**Exercise goal**.
Without the pictures, copy all of the data exactly.

**Information provided**.
* * * * * * *
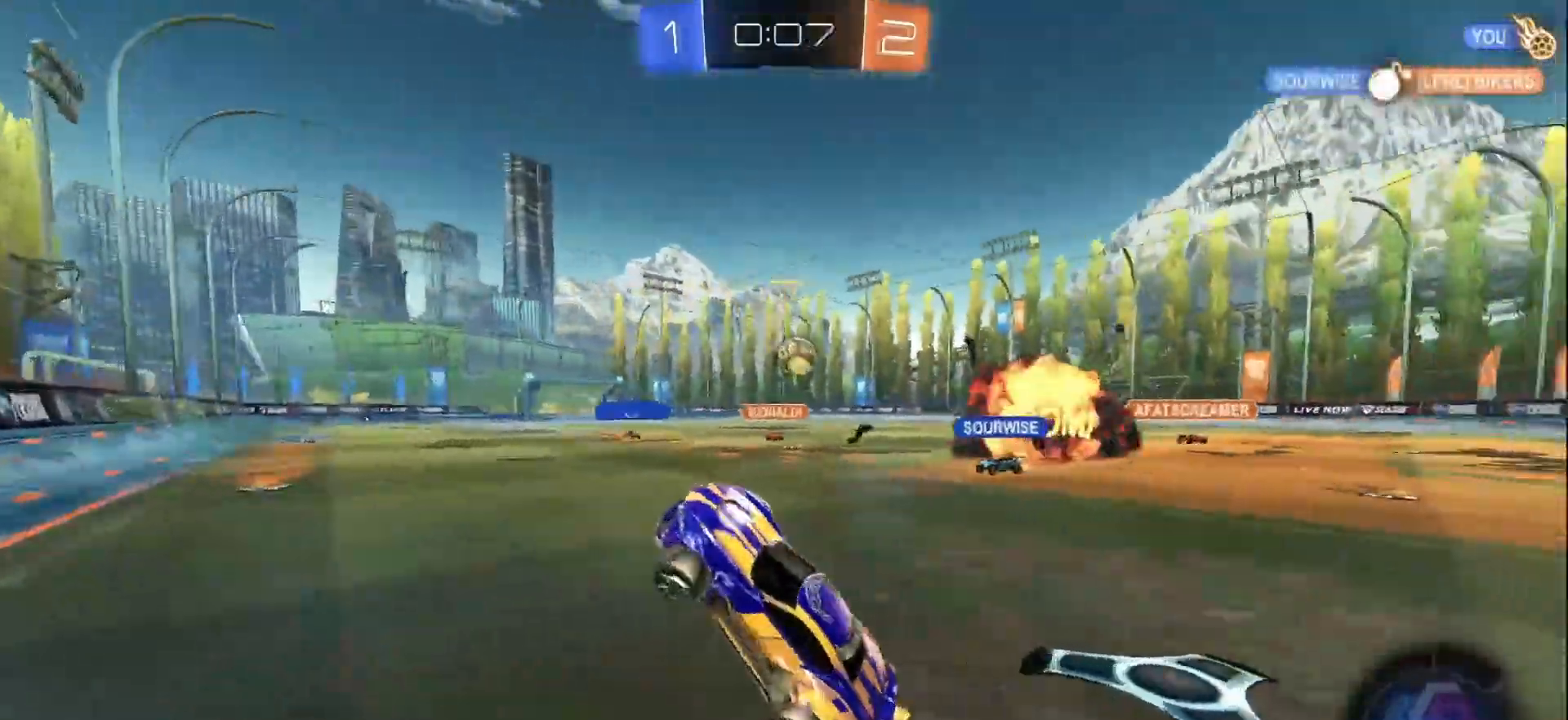
{"buttons": ["B", "R2"], "left_stick": "center", "right_stick": "center", "events": [[83, "left_stick", "up-right"], [200, "left_stick", "center"], [267, "left_stick", "right"], [400, "B", "down"], [467, "left_stick", "center"]]}
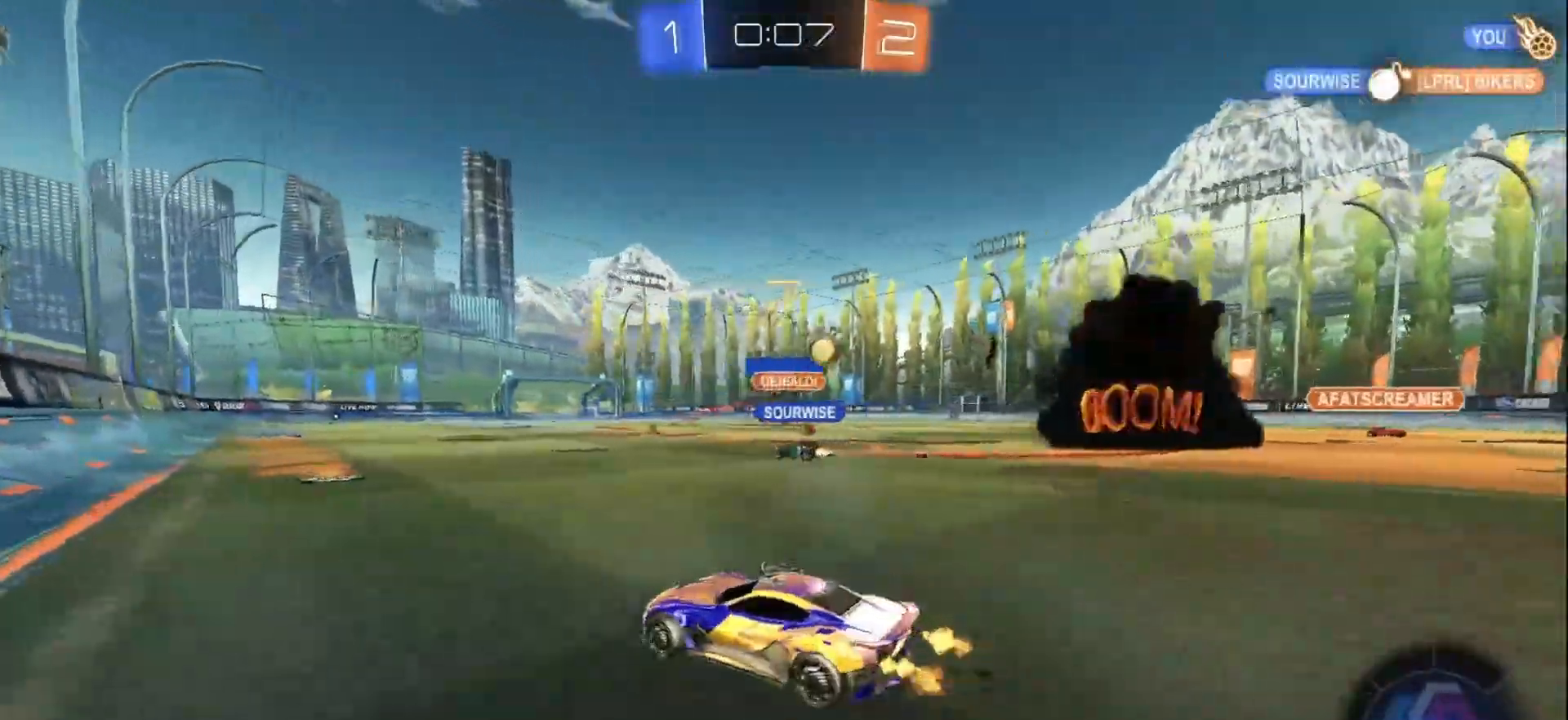
{"buttons": ["R2"], "left_stick": "center", "right_stick": "center", "events": [[167, "B", "up"], [300, "left_stick", "right"], [383, "left_stick", "center"]]}
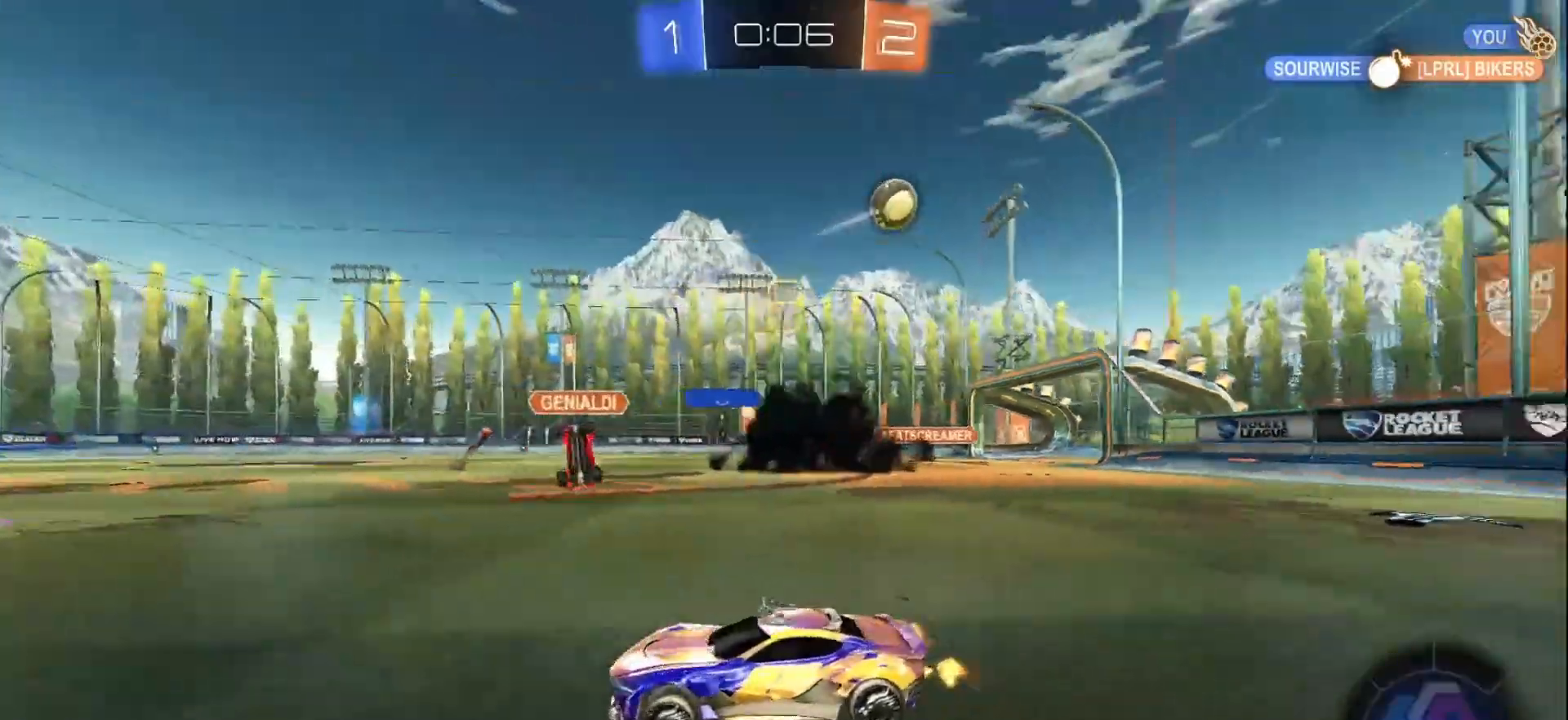
{"buttons": ["R2"], "left_stick": "center", "right_stick": "center", "events": [[117, "left_stick", "right"], [433, "left_stick", "center"]]}
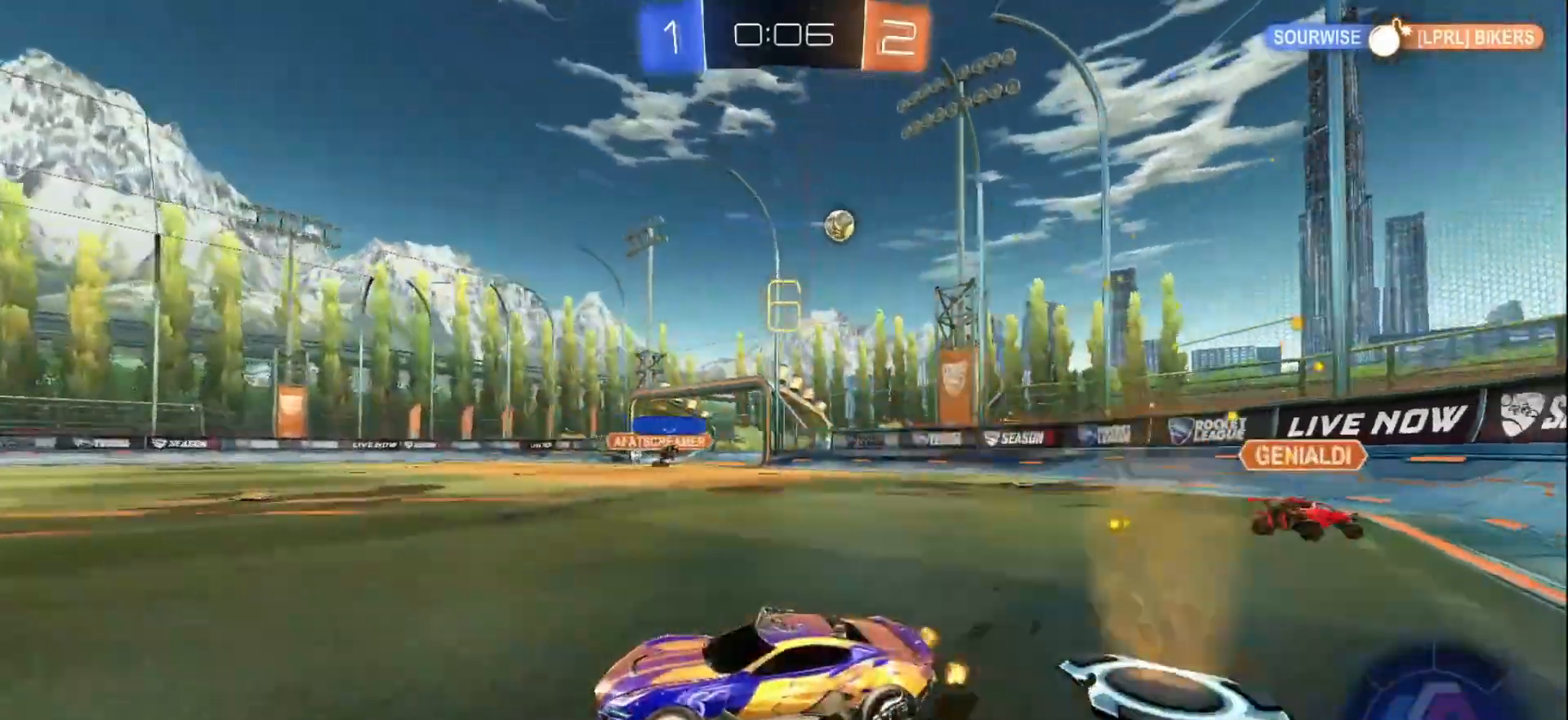
{"buttons": ["R2"], "left_stick": "right", "right_stick": "center", "events": [[50, "left_stick", "down-left"], [217, "left_stick", "right"]]}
* * * * * * *
**Response to this exercise**.
{"buttons": ["B", "R2"], "left_stick": "center", "right_stick": "center", "events": [[83, "left_stick", "up-right"], [200, "left_stick", "center"], [267, "left_stick", "right"], [400, "B", "down"], [467, "left_stick", "center"]]}
{"buttons": ["R2"], "left_stick": "center", "right_stick": "center", "events": [[167, "B", "up"], [300, "left_stick", "right"], [383, "left_stick", "center"]]}
{"buttons": ["R2"], "left_stick": "center", "right_stick": "center", "events": [[117, "left_stick", "right"], [433, "left_stick", "center"]]}
{"buttons": ["R2"], "left_stick": "right", "right_stick": "center", "events": [[50, "left_stick", "down-left"], [217, "left_stick", "right"]]}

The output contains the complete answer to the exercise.